Decision tree methodology is a commonly used data mining method for establishing classification systems based on multiple covariates or for developing prediction algorithms for a target variable. This method classifies a population into branch-like segments that construct an inverted tree with a root node, internal nodes, and leaf nodes. The algorithm is non-parametric and can efficiently deal with large, complicated datasets without imposing a complicated parametric structure.
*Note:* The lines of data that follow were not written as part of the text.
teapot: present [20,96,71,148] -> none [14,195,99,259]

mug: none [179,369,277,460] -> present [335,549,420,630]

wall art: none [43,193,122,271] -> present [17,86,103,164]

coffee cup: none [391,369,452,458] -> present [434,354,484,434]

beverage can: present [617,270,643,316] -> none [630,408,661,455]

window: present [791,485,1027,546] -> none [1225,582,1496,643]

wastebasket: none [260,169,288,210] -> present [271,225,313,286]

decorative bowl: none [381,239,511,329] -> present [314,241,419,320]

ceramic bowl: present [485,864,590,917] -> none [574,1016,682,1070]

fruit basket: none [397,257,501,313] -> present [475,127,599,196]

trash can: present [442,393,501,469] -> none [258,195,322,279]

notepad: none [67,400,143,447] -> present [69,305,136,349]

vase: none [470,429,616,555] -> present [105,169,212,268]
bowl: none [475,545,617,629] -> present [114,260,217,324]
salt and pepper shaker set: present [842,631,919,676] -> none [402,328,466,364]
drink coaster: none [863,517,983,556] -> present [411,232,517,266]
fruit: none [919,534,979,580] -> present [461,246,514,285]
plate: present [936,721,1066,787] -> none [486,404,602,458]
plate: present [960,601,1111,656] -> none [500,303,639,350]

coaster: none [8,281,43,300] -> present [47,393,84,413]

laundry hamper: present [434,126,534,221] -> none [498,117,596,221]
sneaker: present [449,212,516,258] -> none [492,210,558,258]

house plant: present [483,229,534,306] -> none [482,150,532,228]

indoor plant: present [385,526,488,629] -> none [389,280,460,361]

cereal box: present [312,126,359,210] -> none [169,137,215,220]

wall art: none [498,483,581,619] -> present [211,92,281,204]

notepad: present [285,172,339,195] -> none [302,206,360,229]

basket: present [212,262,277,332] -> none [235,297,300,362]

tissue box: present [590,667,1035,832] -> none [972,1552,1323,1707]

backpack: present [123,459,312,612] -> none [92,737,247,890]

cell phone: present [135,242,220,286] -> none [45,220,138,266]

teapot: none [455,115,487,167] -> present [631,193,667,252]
When the sample size is large enough, study data can be divided into training and validation datasets. Using the training dataset to build a decision tree model and a validation dataset to decide on the appropriate tree size needed to achieve the optimal final model. This paper introduces frequently used algorithms used to develop decision trees (including CART, C4.5, CHAID, and QUEST) and describes the SPSS and SAS programs that can be used to visualize tree structure.
决策树方法是一种常用的数据挖掘方法,用于基于多个协变量建立分类系统或为目标变量开发预测算法。该方法将总体分类为分支状的部分,这些部分构成一棵具有根节点、内部节点和叶节点的倒树。该算法是非参数的,能够有效地处理大型复杂数据集,而无需强加复杂的参数结构。当样本量足够大时,研究数据可分为训练数据集和验证数据集。使用训练数据集构建决策树模型,并使用验证数据集来确定实现最优最终模型所需的合适树大小。本文介绍了用于开发决策树的常用算法(包括CART、C4.5、CHAID和QUEST),并描述了可用于可视化树结构的SPSS和SAS程序。